» **PAGE EXTRACT**
_____

With Andy Murray securing the ATP World Number 1 ranking to end 2016, The Times asked how this ranks in the annals of British sporting success.
Matt Dickinson, chief sports writer: Until recently, I might have leaned towards Sir Bradley Wiggins’ historic triumph at the 2012 Tour de France. After Fancy Bears hackers, not any more. For an iconic achievement, how about Roger Bannister’s four-minute mile in 1954? He only held the record for six weeks - quickly surpassed by many others - but he was the first which is the stuff of sporting immortality.

_____

» **DATASET CONTENT**
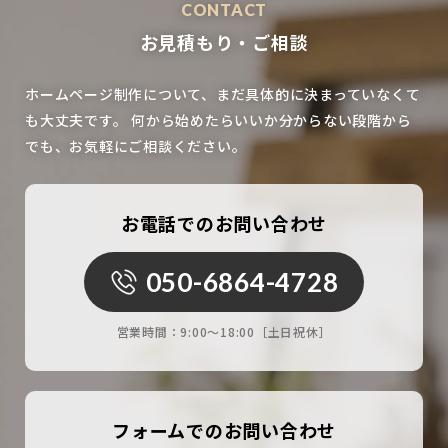
CONTACT
お見積もり・ご相談
ホームページ制作について、まだ具体的に決まっていなくて
も大丈夫です。
何から始めたらいいか分からない段階から
でも、お気軽にご相談ください。
お電話でのお問い合わせ
050-6864-4728
営業時間：
9:00〜18:00［土日祝休］
フォームでのお問い合わせ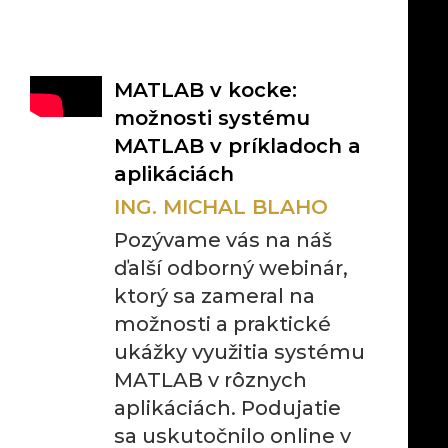
MATLAB v kocke:
možnosti systému
MATLAB v príkladoch a
aplikáciách
ING. MICHAL BLAHO
Pozývame vás na náš
ďalší odborný webinár,
ktorý sa zameral na
možnosti a praktické
ukážky využitia systému
MATLAB v rôznych
aplikáciách. Podujatie
sa uskutočnilo online v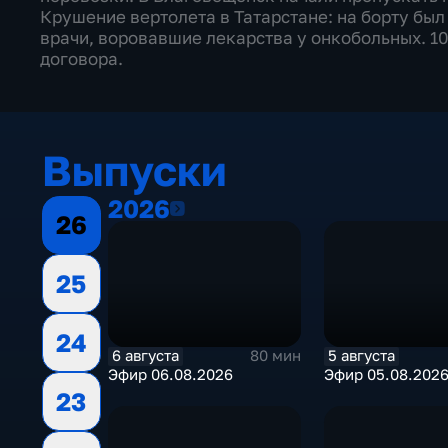
Крушение вертолета в Татарстане: на борту бы
врачи, воровавшие лекарства у онкобольных. 1
договора.
Выпуски
2026
2026
26
25
24
6 августа
5 августа
80 мин
Эфир 06.08.2026
Эфир 05.08.202
23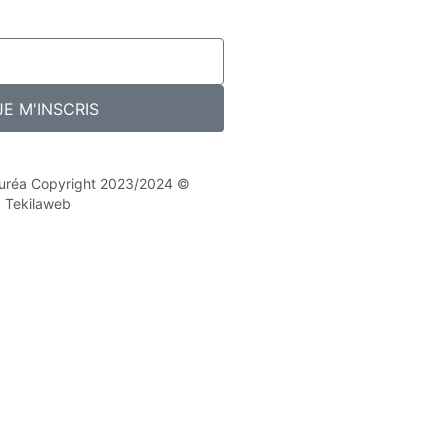
JE M'INSCRIS
 Nuréa Copyright 2023/2024 ©
y Tekilaweb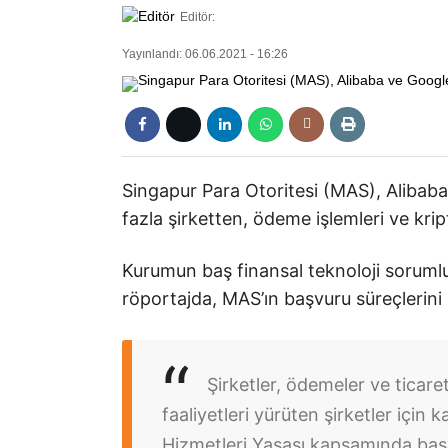
Editör:
Yayınlandı: 06.06.2021 - 16:26
Singapur Para Otoritesi (MAS), Alibab
fazla şirketten, ödeme işlemleri ve kript
Kurumun baş finansal teknoloji sorum
röportajda, MAS’ın başvuru süreçlerini h
Şirketler, ödemeler ve ticaret 
faaliyetleri yürüten şirketler içi
Hizmetleri Yasası kapsamında baş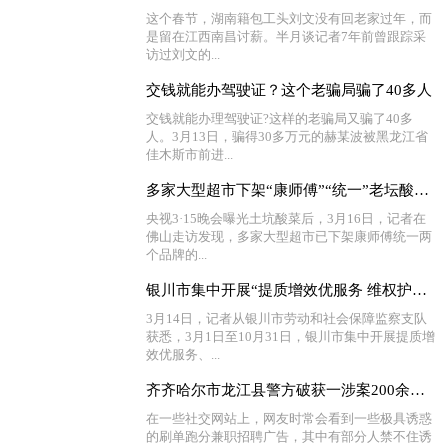
这个春节，湖南籍包工头刘文没有回老家过年，而
是留在江西南昌讨薪。半月谈记者7年前曾跟踪采
访过刘文的...
交钱就能办驾驶证？这个老骗局骗了40多人
交钱就能办理驾驶证?这样的老骗局又骗了40多
人。3月13日，骗得30多万元的赫某波被黑龙江省
佳木斯市前进...
多家大型超市下架“康师傅”“统一”老坛酸菜牛肉面
央视3·15晚会曝光土坑酸菜后，3月16日，记者在
佛山走访发现，多家大型超市已下架康师傅统一两
个品牌的...
银川市集中开展“提质增效优服务 维权护薪促稳定”活动
3月14日，记者从银川市劳动和社会保障监察支队
获悉，3月1日至10月31日，银川市集中开展提质增
效优服务、...
齐齐哈尔市龙江县警方破获一涉案200余万元的“帮信”案件
在一些社交网站上，网友时常会看到一些极具诱惑
的刷单跑分兼职招聘广告，其中有部分人禁不住诱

_____

» **REQUIRED ACTION**
In the text about Andy Murray's ranking, how long did Roger Bannister hold the record after his 1954 four-minute mile?

» **OUTPUT FOR THIS TASK**
Six weeks.